Hätten die Eltern des Mönchs eine Zeitreise ins Düsseldorf des Jahres 2020 antreten können, um der Premiere von "Leben des Galilei" zur Feier des fünfzigsten Geburtstags des Schauspielhauses beizuwohnen, dann wären sie nicht aus ihrer Welt gefallen. Sie hätten sich an das einzige Requisit halten können, das Olaf Altmann in den leeren schwarzen Raum gewuchtet hat, das gigantische Rohr, das aus dem Bühnenhimmel hinabragt. Es steht natürlich für das Fernrohr, den Hebel, mit dem Galilei die vorkopernikanische Welt aus den Angeln gehoben hat. Aber es ist so groß, als hätte es nur ein göttlicher Werkzeugmacher herstellen können und als sollte es ein göttlicher Naturkundler verwenden. Allerdings verkehrt herum: Gott würde oben hineinschauen und das Fernrohr zum Mikroskop umfunktionieren, um forschend das menschliche Kleinvieh zu studieren.

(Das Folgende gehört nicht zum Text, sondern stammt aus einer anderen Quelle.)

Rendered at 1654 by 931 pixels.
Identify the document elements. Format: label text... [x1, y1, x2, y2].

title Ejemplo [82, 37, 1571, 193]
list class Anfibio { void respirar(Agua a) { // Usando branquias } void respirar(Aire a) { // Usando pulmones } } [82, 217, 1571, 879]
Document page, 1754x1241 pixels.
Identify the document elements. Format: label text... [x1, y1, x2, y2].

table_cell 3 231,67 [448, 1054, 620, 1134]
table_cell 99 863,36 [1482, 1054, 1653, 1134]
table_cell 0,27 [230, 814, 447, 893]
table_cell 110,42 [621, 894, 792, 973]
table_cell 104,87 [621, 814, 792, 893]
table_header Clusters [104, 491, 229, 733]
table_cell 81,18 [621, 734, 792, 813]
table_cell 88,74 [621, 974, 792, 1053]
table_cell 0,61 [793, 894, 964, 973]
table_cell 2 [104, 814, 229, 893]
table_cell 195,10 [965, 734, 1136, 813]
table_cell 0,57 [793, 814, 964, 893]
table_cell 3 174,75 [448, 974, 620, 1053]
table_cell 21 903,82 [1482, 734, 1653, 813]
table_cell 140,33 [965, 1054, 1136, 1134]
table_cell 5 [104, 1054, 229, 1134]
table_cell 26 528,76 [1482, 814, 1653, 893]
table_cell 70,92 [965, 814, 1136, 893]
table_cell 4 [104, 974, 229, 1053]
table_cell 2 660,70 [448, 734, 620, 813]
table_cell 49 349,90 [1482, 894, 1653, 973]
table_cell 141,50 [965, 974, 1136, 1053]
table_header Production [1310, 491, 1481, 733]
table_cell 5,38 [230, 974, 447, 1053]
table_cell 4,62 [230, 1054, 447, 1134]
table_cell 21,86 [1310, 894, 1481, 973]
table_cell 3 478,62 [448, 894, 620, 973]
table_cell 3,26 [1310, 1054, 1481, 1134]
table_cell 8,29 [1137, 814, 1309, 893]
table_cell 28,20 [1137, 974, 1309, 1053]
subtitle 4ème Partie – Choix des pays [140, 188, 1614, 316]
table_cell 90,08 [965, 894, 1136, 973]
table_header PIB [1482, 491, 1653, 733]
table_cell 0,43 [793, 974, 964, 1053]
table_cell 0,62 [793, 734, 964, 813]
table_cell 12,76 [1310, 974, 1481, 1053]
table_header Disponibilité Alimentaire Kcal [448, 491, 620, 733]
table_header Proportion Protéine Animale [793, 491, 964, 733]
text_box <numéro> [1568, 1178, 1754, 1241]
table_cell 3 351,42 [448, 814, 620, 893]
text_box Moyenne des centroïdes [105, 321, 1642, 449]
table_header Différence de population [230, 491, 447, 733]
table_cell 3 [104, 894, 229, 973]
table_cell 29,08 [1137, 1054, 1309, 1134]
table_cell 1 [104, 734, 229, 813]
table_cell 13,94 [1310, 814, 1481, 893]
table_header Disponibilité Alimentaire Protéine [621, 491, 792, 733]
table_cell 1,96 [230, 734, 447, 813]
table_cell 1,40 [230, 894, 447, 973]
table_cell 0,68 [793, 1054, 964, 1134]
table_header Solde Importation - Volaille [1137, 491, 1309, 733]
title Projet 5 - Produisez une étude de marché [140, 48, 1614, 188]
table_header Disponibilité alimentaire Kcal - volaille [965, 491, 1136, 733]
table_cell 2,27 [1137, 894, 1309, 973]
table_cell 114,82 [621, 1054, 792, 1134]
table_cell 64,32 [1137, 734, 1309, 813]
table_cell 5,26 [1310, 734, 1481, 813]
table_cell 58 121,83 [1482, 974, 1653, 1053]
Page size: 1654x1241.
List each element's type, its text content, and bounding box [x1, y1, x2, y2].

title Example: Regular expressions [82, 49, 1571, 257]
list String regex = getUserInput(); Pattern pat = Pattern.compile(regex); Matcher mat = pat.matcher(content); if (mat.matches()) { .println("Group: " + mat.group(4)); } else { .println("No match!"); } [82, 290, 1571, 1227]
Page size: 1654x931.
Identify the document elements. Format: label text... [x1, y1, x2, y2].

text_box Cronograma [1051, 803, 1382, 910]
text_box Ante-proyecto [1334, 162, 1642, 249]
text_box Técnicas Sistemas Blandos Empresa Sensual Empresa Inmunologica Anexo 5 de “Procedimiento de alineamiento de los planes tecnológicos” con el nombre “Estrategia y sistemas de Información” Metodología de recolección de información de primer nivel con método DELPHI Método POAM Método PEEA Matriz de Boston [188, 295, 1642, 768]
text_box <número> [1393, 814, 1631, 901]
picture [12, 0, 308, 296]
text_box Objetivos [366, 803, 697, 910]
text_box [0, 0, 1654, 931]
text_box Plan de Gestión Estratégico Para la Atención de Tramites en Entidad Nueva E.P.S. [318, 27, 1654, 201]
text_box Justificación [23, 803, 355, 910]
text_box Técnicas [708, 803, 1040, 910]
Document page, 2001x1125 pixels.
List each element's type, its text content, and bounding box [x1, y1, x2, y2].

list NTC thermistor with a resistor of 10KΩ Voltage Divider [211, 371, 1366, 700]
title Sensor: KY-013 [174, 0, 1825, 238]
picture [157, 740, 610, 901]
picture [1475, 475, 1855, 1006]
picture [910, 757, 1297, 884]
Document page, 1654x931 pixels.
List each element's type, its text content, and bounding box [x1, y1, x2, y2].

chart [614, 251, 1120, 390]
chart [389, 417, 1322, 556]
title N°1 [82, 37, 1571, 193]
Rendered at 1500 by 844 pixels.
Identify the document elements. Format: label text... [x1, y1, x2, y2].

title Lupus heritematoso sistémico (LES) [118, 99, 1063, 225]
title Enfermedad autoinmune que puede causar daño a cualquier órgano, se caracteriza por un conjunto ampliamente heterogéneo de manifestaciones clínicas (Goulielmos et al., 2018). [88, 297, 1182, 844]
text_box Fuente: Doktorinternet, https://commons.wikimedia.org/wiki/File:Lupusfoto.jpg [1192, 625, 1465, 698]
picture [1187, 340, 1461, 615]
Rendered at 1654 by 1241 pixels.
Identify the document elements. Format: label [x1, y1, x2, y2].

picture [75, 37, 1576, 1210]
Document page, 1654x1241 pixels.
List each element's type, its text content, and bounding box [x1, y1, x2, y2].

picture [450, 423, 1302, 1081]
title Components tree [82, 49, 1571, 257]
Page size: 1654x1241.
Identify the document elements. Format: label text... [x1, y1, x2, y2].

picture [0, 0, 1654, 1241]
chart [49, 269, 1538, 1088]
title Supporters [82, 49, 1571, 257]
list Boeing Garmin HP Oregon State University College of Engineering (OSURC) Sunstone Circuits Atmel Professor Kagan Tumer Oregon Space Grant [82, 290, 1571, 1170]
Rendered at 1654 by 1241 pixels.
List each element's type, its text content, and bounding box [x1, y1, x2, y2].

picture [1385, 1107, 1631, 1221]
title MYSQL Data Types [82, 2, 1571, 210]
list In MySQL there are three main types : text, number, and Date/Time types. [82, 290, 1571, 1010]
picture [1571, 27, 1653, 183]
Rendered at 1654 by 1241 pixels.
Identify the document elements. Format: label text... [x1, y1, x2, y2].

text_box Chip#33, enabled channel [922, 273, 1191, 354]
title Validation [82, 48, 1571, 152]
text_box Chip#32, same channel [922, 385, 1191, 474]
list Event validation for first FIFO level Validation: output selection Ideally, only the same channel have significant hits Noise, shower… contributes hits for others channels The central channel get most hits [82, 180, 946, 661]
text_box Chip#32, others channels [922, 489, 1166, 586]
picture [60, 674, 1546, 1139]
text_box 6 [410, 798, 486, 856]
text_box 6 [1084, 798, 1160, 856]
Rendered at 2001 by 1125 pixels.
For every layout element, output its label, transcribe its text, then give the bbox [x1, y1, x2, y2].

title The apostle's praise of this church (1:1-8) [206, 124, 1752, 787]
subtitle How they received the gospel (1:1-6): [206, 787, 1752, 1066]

Manchmal wird das Rohr in Lars-Ole Walburgs Inszenierung wie ein Scheinwerfer eingesetzt. Dann beschreibt das Licht auf dem Boden einen Kreis, in dessen Mitte Galilei liegt, ein Gefangener seiner Rolle, bevor er der Gefangene der Inquisition wird. Hält sich am oberen Ende des Rohrs sein Über-Ich verborgen, die Instanz internalisierter Sozialkontrolle, für die das Auge der Gottheit ein mythisches Gleichnis war? So dialektisch ist das emblematische Berufsabzeichen nicht gemeint. Das Fernrohr ist so groß, weil es demonstrieren soll, dass der Streit zwischen Galilei und der Kirche ganz einfach liegt. Die Prälaten weigern sich, durch das Fernrohr zu blicken, sie wollen nicht sehen, dass Galilei recht hat.

Wurde das Instrument womöglich gerade deshalb bis zur Dimension eines Rosenmontagszugwagens aufgeblasen, weil Brechts Fabel vom Augenschein der Tatsachenwahrheit ihre Evidenz verloren hat? Die wissenschaftshistorische Forschung bestimmt das Abstraktionsvermögen als das Moderne an Galileis Theoriebildung. Brechts Stück war kein Werk der Wissenschaft, und es wäre zwecklos, es im Licht des Forschungsstands zu aktualisieren. Anders gesagt: Es ist ein Klassiker, und so wird es in der Düsseldorfer Geburtstagsaufführung behandelt. Die Vermenschlichung des Helden durch Burghart Klaußner, der eine Fülle an Zwischentonfällen mobilisiert, dient der Abmilderung des Formelhaften, drastischer gesagt: camoufliert die schlechte Abstraktion des Thesendramas.

Das Programmheft reklamiert für das Stück Aktualität in der Zeit der Klimadebatte. Indem die Regie auf jede Anspielung verzichtet, behandelt sie die Aktualität als evident - und erliegt damit dem objektivistischen Denkfehler hinter der Monumentalisierung des Fernrohrs. Dass heute wieder wissenschaftliche Fakten gegen dunkle Mächte stehen, soll selbst ein Faktum sein. Doch das ist falsch. Prognosen über das Weltklima können nicht dieselbe Gewissheit beanspruchen wie astronomische Beobachtungen, und die Verdunkelung der Aussichten der Menschheit, die der Konsens der Klimaforscher beschreibt, ist selbst ein Ergebnis der wissenschaftlichen Zivilisation.